Meiner zum Glück nicht dabei


----------



## MatMer (18 August 2006)

Naja, das kann man sehen wie man will, meiner ist jetzt 2 Jahre alt, da wäre nen neuer sehr willkommen gewäsen.


----------



## nade (19 August 2006)

Also da sieht man das Del erstmal Schadensbegrenzung betreibt, was ja nicht schlecht ist, aber selber noch nicht weiß wie gerade bei älteren Geräten handhaben, weil ja die Akkus nicht gerade billig sind.
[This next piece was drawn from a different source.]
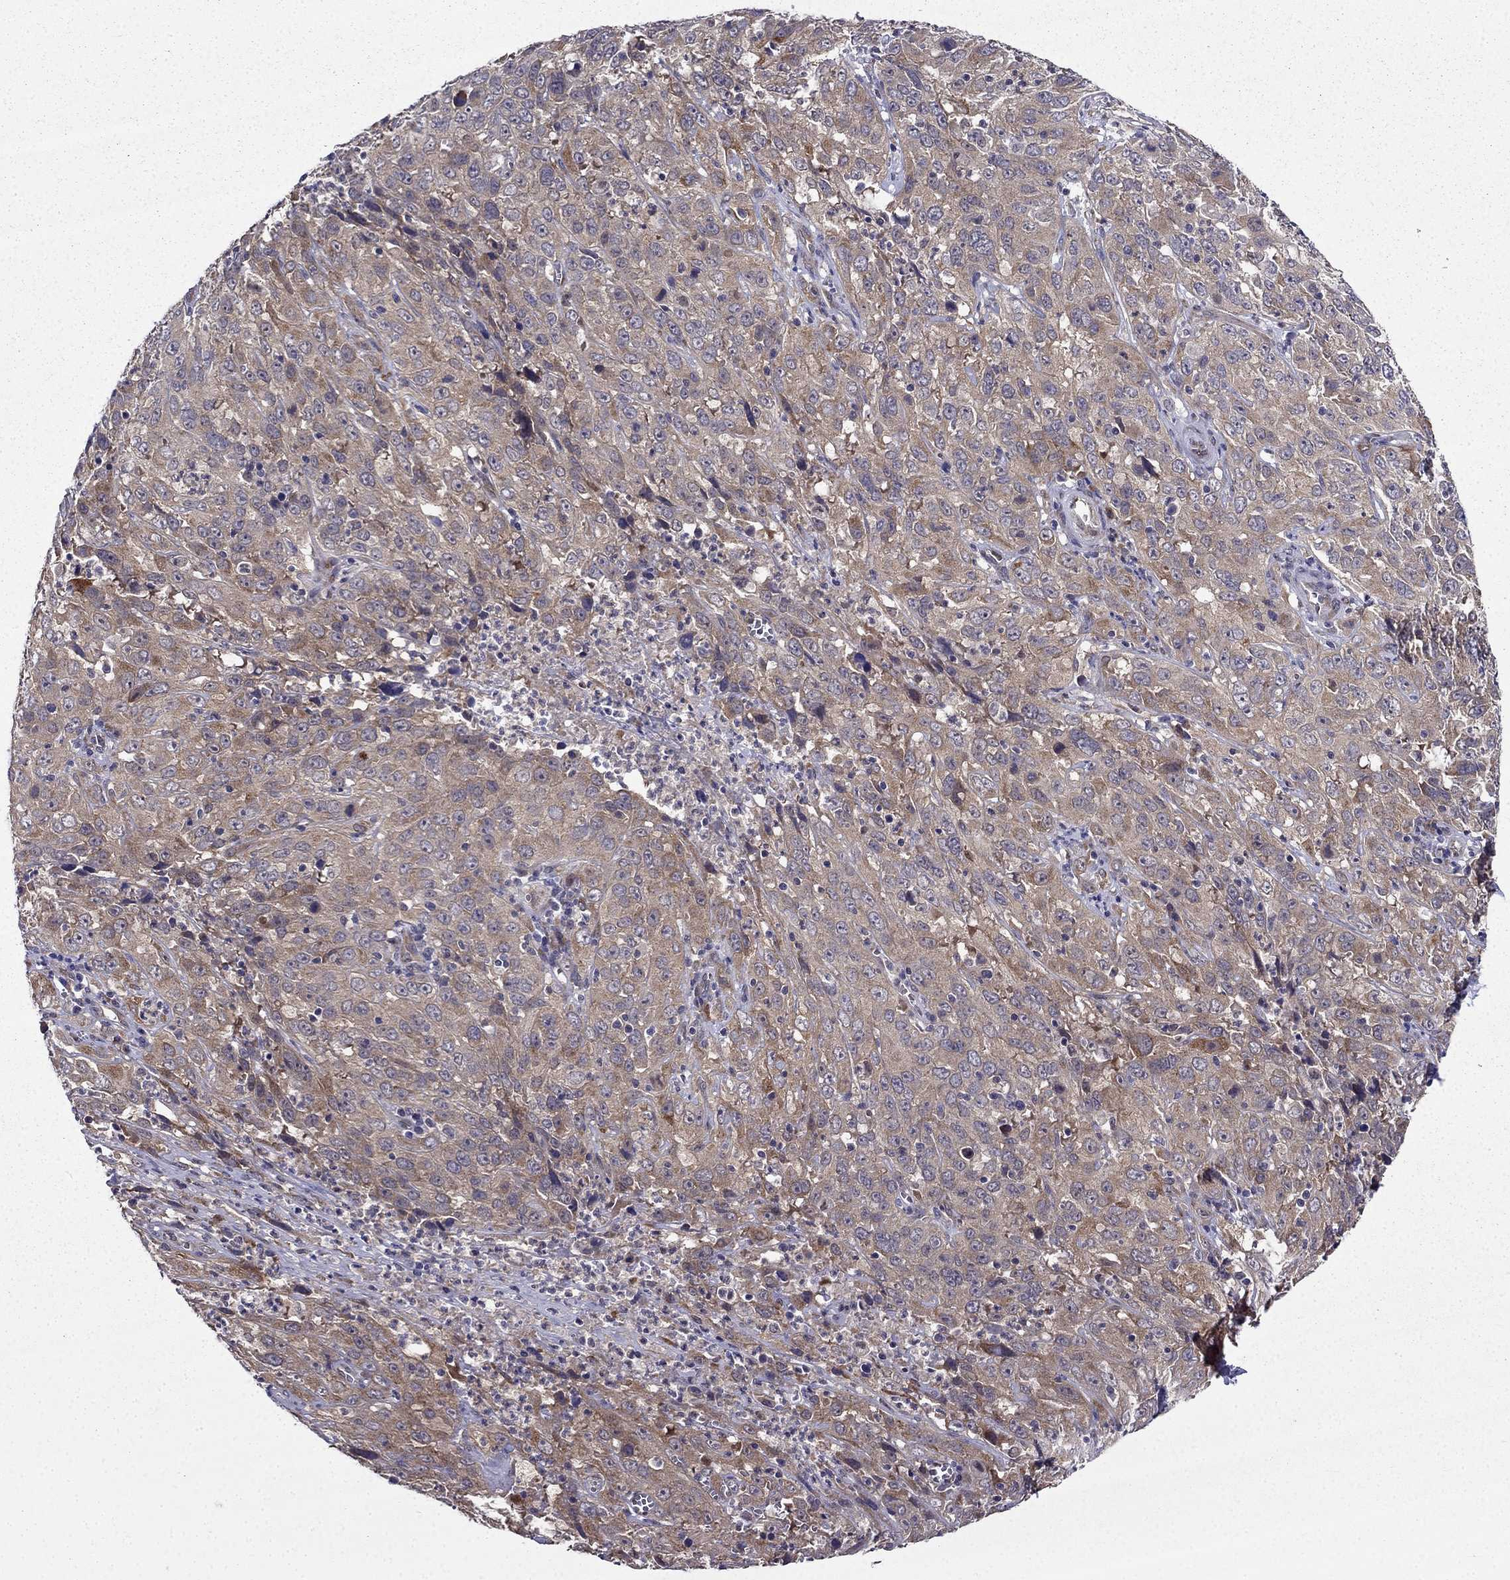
{"staining": {"intensity": "moderate", "quantity": "<25%", "location": "cytoplasmic/membranous"}, "tissue": "cervical cancer", "cell_type": "Tumor cells", "image_type": "cancer", "snomed": [{"axis": "morphology", "description": "Squamous cell carcinoma, NOS"}, {"axis": "topography", "description": "Cervix"}], "caption": "Immunohistochemical staining of squamous cell carcinoma (cervical) displays moderate cytoplasmic/membranous protein staining in approximately <25% of tumor cells.", "gene": "ARHGEF28", "patient": {"sex": "female", "age": 32}}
Nur gut das ich keine Hardware von Del hab  . Kann aber sein das nicht nur ihre Geräte betroffen sind, weil nicht umsonst gibts ein Video von ner Japanerkonferenz wo jeder einen Laptop stehen hat und einer an dem zum Glück keiner saß auf einmal in einer Feuer Rauchwolke nen Satz aufm Tisch machte.


----------



## MSB (19 August 2006)

Die Selektion erfolgt in diesem Fall ausschließlich nach Akku-Typ,
NICHT nach dem Alter des Akkus.

Die Akkus um die es sich handelt sind zwisch 1.4.2004 und 1.6.2006 ausgeliefert,
und wenigstens das "erste" Datum liegt außerhalb der Akku Garantie von 1 Jahr.

Mfg
Manuel


----------



## MatMer (21 August 2006)

Ausserdem ist wohl auch Sony zu 75% der Hersteller der Akkus, was an sich für Dell und Sony nen Image Verlust sein dürfte, wenn die sich jetzt noch schlecht bei der Rückruf Aktion anstellen werden wird es ganz schlecht aussehen.


----------